Anayasa görüşmeleri nasıl gidiyor?" diye sorulduğunda cevaplarımız "
içerikten" ziyade "
şekille" ilgili oluyor. Niye?
Çünkü günlerdir "
sistem tartışması yapılmıyor" da ondan. Milletvekilleri ile genel gözlemlerimiz de iç açıcı değil. Örneğin, önceki akşam bir milletvekili, kendisine gelen özel mesajı gösterdi:
"
Sayın vekilim aman dikkat! Bu gece Genel Kurul'da Ankara Milletvekili filanca ile siz hedef alınacaksınız!"
O derece tuhaf yani.
Anayasayı, Türkiye'nin geleceğini konuşması beklenen isimlere, "
Şiddete uğrayabilirsiniz uyarısında" bulunulması ibretlik aslında!
***
Yine o gece Başbakan Sn.
Binali Yıldırım'la Meclis kulisinde sohbet ediyorduk.
Bir ara Sn. Başbakan'a, sosyal medyadan paylaşılan alt alta eklenmiş iki fotoğraf gösterildi.
İlk karede, CHP Genel Başkanı
Kemal Kılıçdaroğlu'nun, "
TV'lerde izleyin, anayasaya nasıl karşı çıkacağımızı görün"
mealindeki sözü vardı. İkinci karede ise
Başbakan Yıldırım'ın muhalefet kulisine sürpriz
ziyareti ve Kemal Bey'le çay sohbetinden
sempati uyandıran bir kesit.
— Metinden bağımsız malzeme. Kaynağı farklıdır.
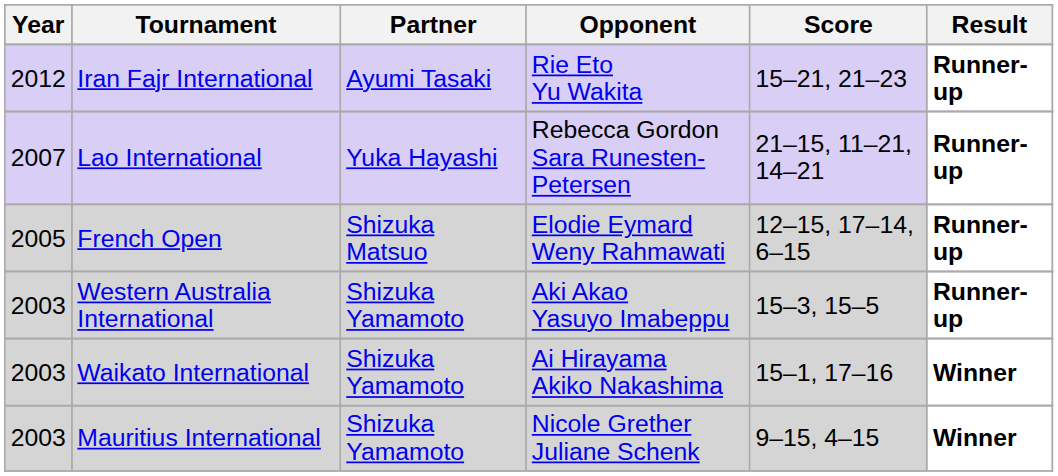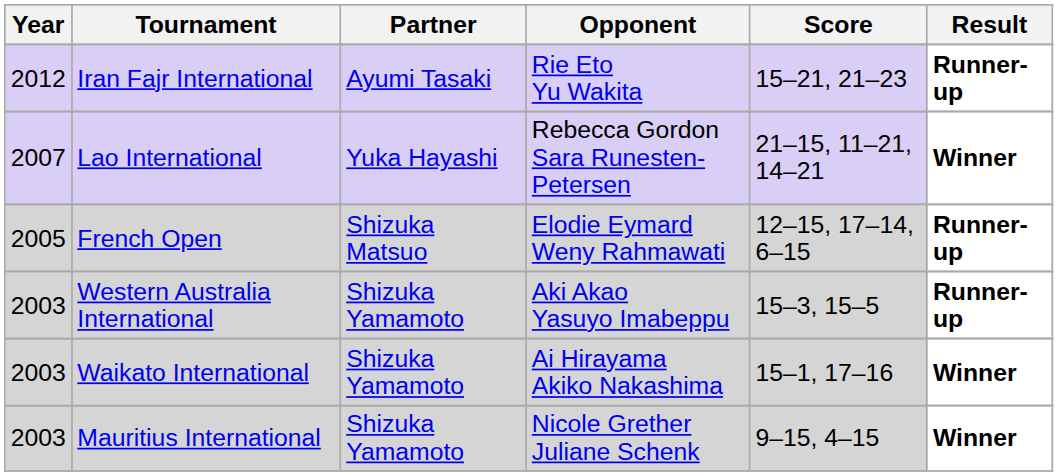Lao International | Result: Runner-up -> Winner
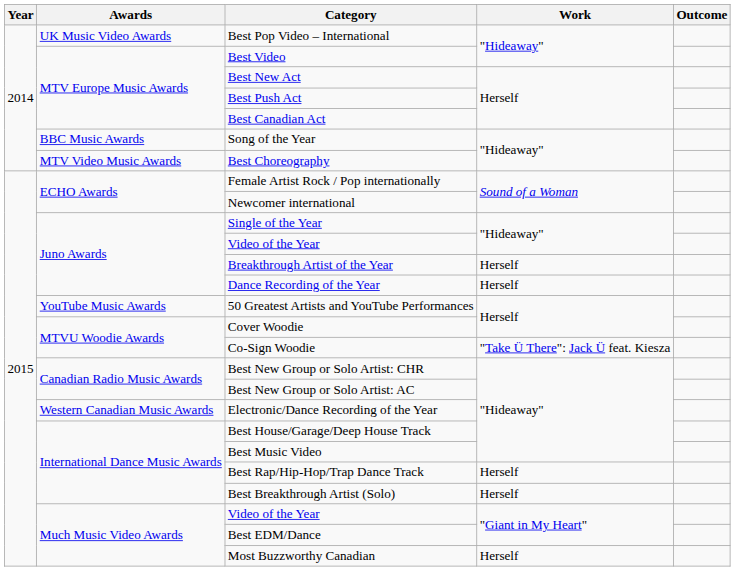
Sert muhalefetten,
koyu sohbete uzanan çizgi, sanırım CHP kulisinde
farklı şekilde yankılandı. Muhalefet edemediğini
düşünen organize isimler, kürsü işgaline
yöneldi. Meclis'in tadını kaçırdı. Milletin
gözü önünde kötü bir sınav verdi.
***
Muhalefet açığını Meclis'i arenaya çevirerek telafi edeceğini sanan zihniyet sadece siyasi yetersizlikle malul değil. Aynı zamanda, bahar aylarındaki referandum sonrasında ortaya çıkacak tabloya göre, CHP içinde "
liderlik provasına" da soyunmakta.
Yani... Tribünlere de oynamakta. Oysa bu planın tutması imkânsız. Sebebi çok açık. Eski Türkiye'de başarısız lider koltuğunu koruyabiliyordu!
Yeni Türkiye'de ise Cumhurbaşkanlığı yarışına girmeye cesaret edemeyenin, yarışa girip de kaybedenin liderlik iddiası kalmayacak.
Eksikliklerine rağmen getirilmek istenen Cumhurbaşkanlığı sisteminin hayırlı yanlarından biri de "
siyasetin yeniden inşasına zemin hazırlaması" olacak. Başaramayan bırakacak. Programı, projesi olan, ekip kuran, halkı ikna eden, toplumun farklı kesimlerini bir ideal etrafında buluşturanlar ise yeni dönemin siyasetçileri olarak ön plana çıkacak. İşte bu sayede, siyasette asimetri giderek azalacak.
Siyaset dışı unsurlardan medet umma anlayışı tarihe gömülecek. Sadece millete güvenerek ve millet önünde hesap vermeyi göze alarak siyaset üretme biçimi kurumsallaşacak.
***
Çok geriye gitmeye gerek yok. 15 Temmuz gecesi taraflı tarafsız herkes devleti sarsan o kriz anında Cumhurbaşkanı
Tayyip Erdoğan'ın liderliğinin mutlak önemini ve değerini gördü. Erdoğan'la marazi seviyede uğraşan kesimler bile "
İyi ki darbeye karşı koydu" diyebildi. Benim, "
15 Temmuz sosyolojisi" olarak adlandırdığım, milli bilinç ve milli irade karakteristiği, Meclis'teki suni çekişmelerin çok ötesinde sonuçlar üretmeye aday. Nitekim önceki geceki sohbette Başbakan Yıldırım, cep telefonunu bana uzattı ve kız torunlarından birinin, tüm doğallığı içinde kayda alınan tertemiz konuşmasını dinletti.
Gözlerindeki zekâ pırıltısına eşlik eden, çocuk kalbinin saflığı ile anlatıyordu... Kötü adamların ülkemize savaş açtığını, iyi insanların onlarla mücadele ettiğini ve kazandıklarını... "
Allah da yardım etti. Dedem de elinden geleni yaptı" diye devam ediyordu o etkileyici görüntüler. Emin olun, bir TV kanalında 5 dakika yayınlansa, anayasa tartışmalarının kalitesi ile Türkiye'nin gelecek yürüyüşünün kalibresi arasındaki büyük fark tescil olur.